● **Exercise inputs**:
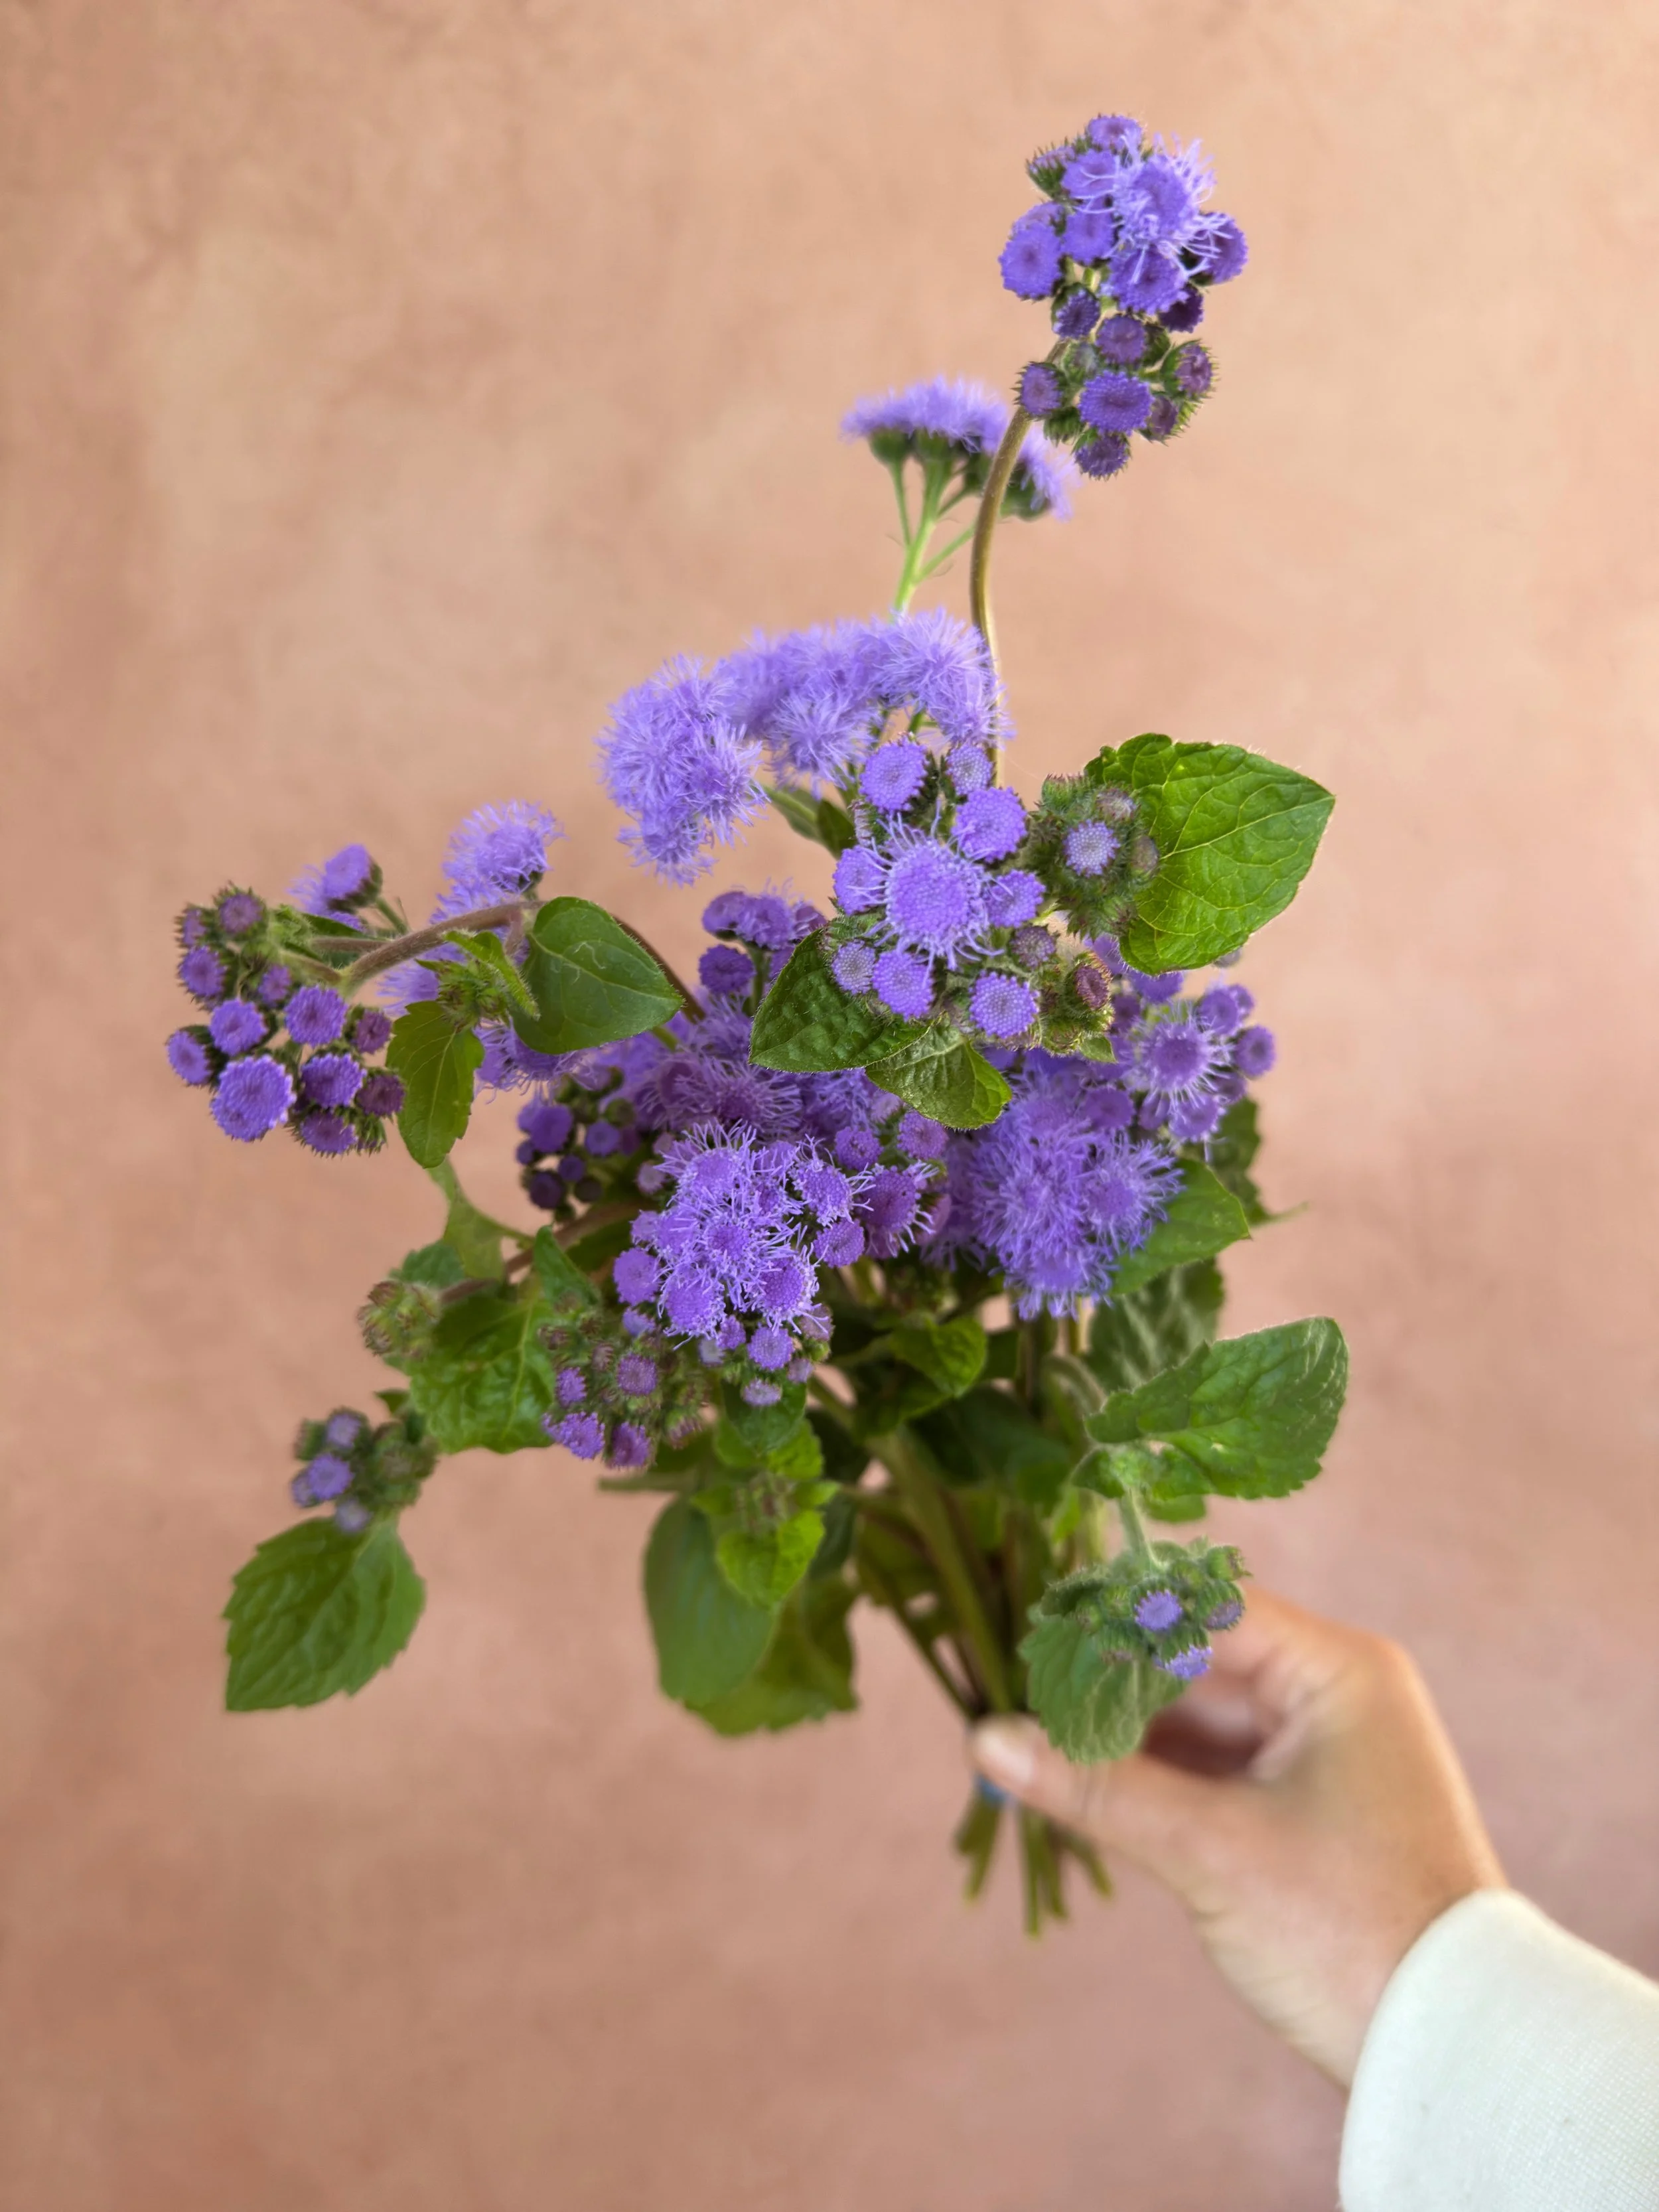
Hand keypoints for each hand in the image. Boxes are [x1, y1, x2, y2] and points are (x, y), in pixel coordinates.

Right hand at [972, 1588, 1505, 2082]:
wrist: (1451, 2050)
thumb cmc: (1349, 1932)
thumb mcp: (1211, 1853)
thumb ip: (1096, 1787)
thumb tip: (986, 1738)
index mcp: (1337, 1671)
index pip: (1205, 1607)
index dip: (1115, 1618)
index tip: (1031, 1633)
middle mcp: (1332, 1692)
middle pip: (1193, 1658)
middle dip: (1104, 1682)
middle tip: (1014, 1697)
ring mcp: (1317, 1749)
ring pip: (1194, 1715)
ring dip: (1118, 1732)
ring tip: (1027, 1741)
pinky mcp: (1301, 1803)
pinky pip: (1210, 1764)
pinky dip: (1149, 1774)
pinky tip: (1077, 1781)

==

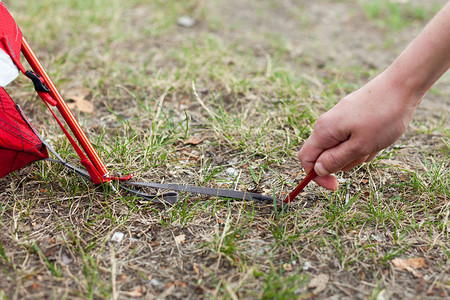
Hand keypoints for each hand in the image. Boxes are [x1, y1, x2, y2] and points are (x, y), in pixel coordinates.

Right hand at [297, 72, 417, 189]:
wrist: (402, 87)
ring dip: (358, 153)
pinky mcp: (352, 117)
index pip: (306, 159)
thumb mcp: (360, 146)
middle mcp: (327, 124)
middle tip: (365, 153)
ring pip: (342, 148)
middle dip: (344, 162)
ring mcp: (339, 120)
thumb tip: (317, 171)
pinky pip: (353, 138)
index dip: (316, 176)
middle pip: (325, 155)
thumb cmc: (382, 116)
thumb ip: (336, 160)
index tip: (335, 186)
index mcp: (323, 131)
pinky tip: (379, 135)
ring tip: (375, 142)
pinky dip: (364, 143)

● **What you are asked to do**: Look through the material above and print exactly the lines from the one containing "index dip: (1115, 1618)" to the one containing "pinky tip: (1077, 1781)", both included, and nothing more.

● **Task solution**:
index dip: (1115, 1618)
index tip: (1031, 1633)
middle mcp: (1332, 1692)
middle pip: (1193, 1658)
middle dip: (1104, 1682)
middle tip: (1014, 1697)
ring mcp: (1317, 1749)
ring pip: (1194, 1715)
ring dip: (1118, 1732)
ring tip: (1027, 1741)
pinky mcp: (1301, 1803)
pinky pip: (1210, 1764)
pinky dip: (1149, 1774)
pinky tip: (1077, 1781)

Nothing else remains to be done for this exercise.